Dr. Anthony Fauci, the nation’s top infectious-diseases expert, said that the Trump administration has been working on plans to eventually reopen the country and restart the economy amid “glimmers of hope” that social distancing is working to stop the virus’s spread.

“That doesn’t mean we’re going to do it right now,” he said on Fox News. “But it means we need to be prepared to ease into that. And there’s a lot of activity going on.”

The U.S. is seeing burgeoning hot spots in such places as Washington, D.C., Chicago, Detroit, Colorado and Pennsylvania. The New York metropolitan area, which includes northern New Jersey, Long Island and lower Connecticut, accounts for about half of all virus deaths in the U.S.

In Europe, Italian Premier Giuseppe Conte is expected to announce in the coming days how long the country’s lockdown will remain in place amid expectations that some restrictions could be eased. Discussions are focused first on opening more of the country’s industries.

Proposals being floated in Italy include the issuing of immunity certificates, which would require antibody blood tests, and allowing younger workers to return first, as they show less vulnerability to the virus.

Italy, the hardest-hit country, recorded its biggest one-day jump yet in people counted as recovered and had its smallest one-day increase in deaths in more than a month. Nearly 18,000 have died there.

In Spain, which has tallied more than 14,000 dead, Budget Minister María Jesús Montero said that Spaniards will progressively recover their “normal life” from April 26 onwards but warned that the “de-escalation” of the lockdown will be “very orderly to avoid a return to the contagion.”

The government has been tight-lipped so far about what measures could be in place once the confinement is relaxed, stressing that they will be dictated by experts

French authorities have likewise begun to speak openly of planning the end of the confinement period currently set to expire April 15, without giving specifics. The virus has claimed more than 10,000 lives in France.

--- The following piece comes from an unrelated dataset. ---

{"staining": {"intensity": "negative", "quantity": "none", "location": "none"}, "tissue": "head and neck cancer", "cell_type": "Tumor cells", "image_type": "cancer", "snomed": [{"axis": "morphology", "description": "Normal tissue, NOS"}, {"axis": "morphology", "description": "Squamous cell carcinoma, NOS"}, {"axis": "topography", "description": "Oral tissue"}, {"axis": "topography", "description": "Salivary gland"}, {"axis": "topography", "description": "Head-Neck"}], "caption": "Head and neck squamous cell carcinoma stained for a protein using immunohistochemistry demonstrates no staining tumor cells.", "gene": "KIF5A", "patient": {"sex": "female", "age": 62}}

British government officials, beset with a rising death toll of more than 7,000, said there is little chance the nationwide lockdown will be eased when its current period ends next week.

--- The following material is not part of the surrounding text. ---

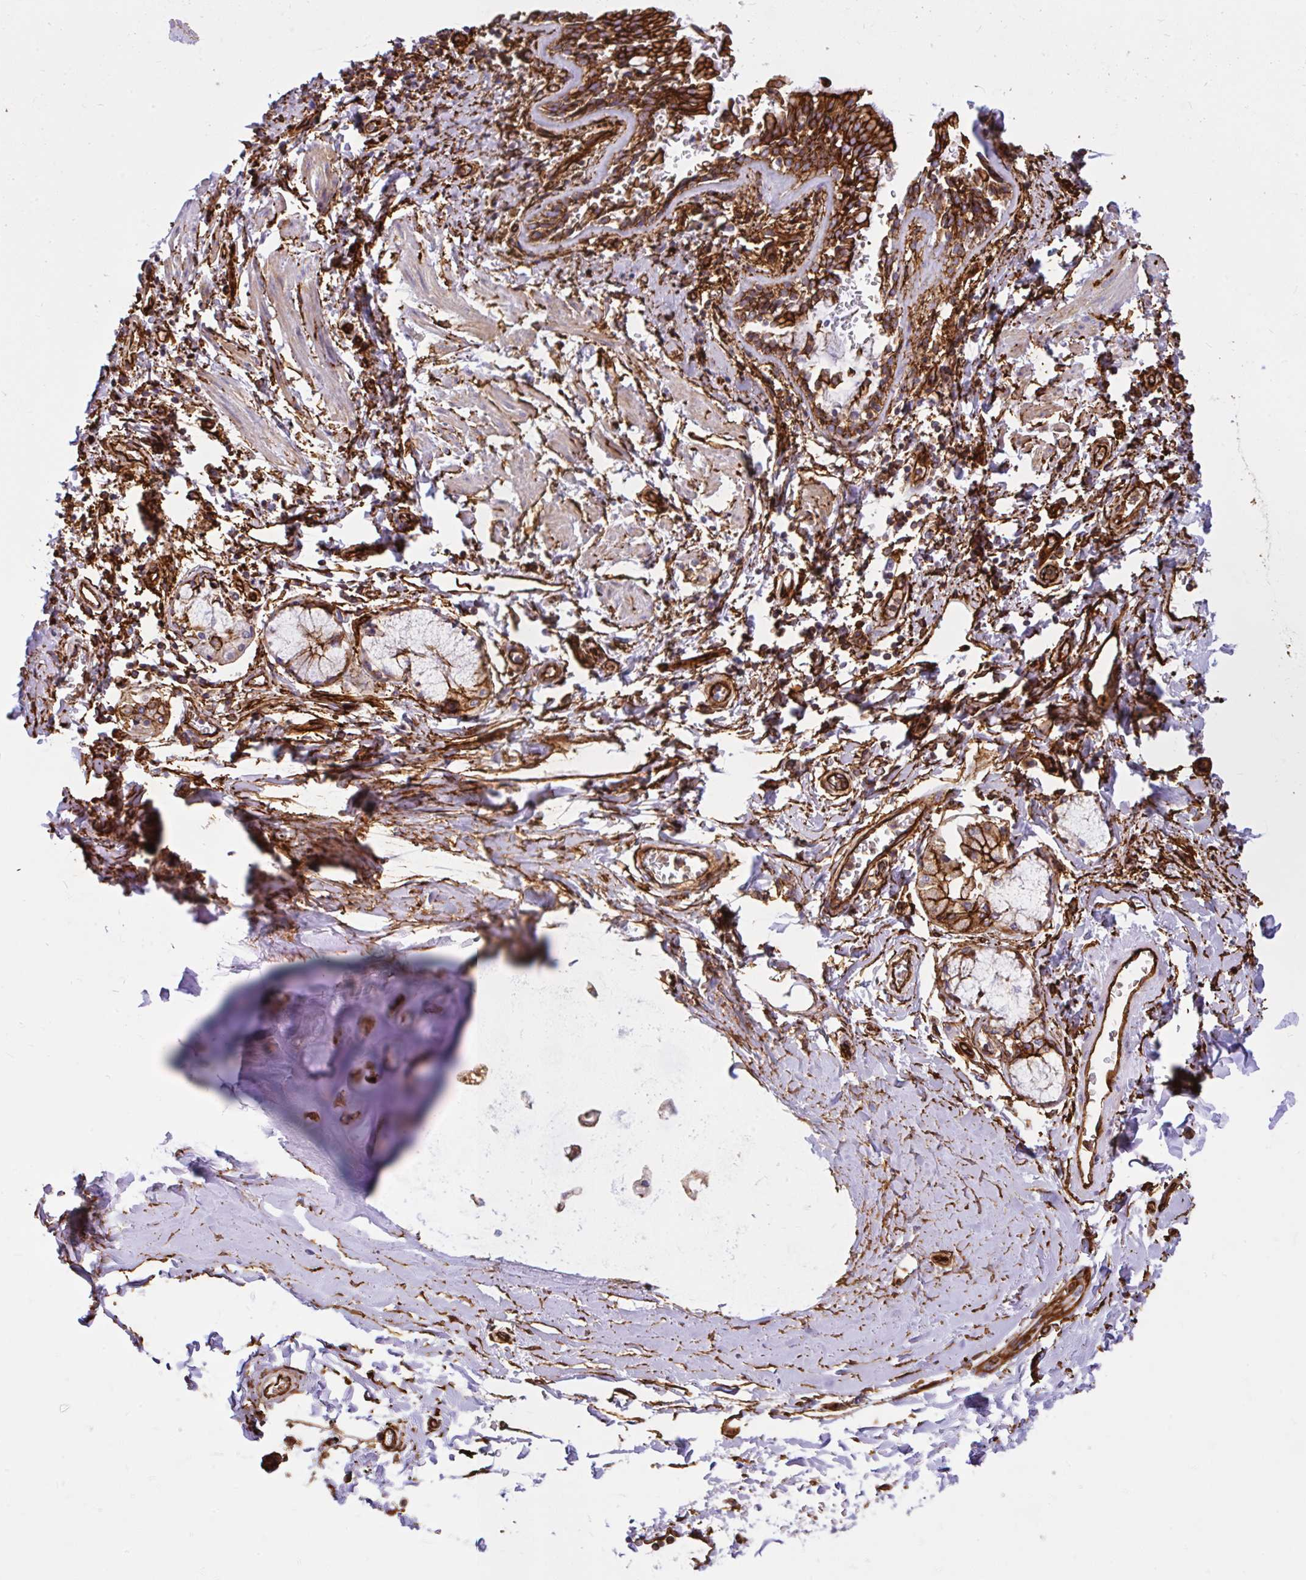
{"staining": {"intensity": "moderate", "quantity": ">75%", "location": "cytoplasmic/membranous"}, "tissue": "soft tissue", "cell_type": "Chondrocytes", "image_type": "normal", "snomed": [{"axis": "morphology", "description": "Normal tissue, NOS"}, {"axis": "morphology", "description": "Degeneration, NOS"}, {"axis": "topography", "description": "Cartilage tissue"}, {"axis": "topography", "description": "Lung"}], "caption": "Immunohistochemistry (IHC) of normal soft tissue exhibits medium levels of moderate cytoplasmic/membranous staining in approximately >75% of chondrocytes.", "gene": "MAP1LC3B2", "patient": {"sex": "female", "age": 61}}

The European Union expressed privacy concerns about virus-tracking mobile apps as individual governments develop digital tools for coming out of the crisis. The apps use smartphone location data to monitor the movements of virus carriers under quarantine — technology the EU said raises questions of “fundamental rights and freedoms.”

The desire to get back to normal is driven in part by the damage to world economies.

The Bank of France said the French economy has entered recession, with an estimated 6% drop in the first quarter compared with the previous three months, while Germany, Europe’s economic powerhouse, is also facing a deep recession. Expert said its economy will shrink 4.2% this year.

Japan, the world’s third-largest economy, could contract by a record 25% this quarter, the highest since gross domestic product began to be tracked in 1955.

Worldwide, more than 1.4 million people have been confirmed infected and over 80,000 have died, according to Johns Hopkins University. The true numbers are almost certainly much higher, because of limited testing, different rules for counting the dead and deliberate underreporting by some governments.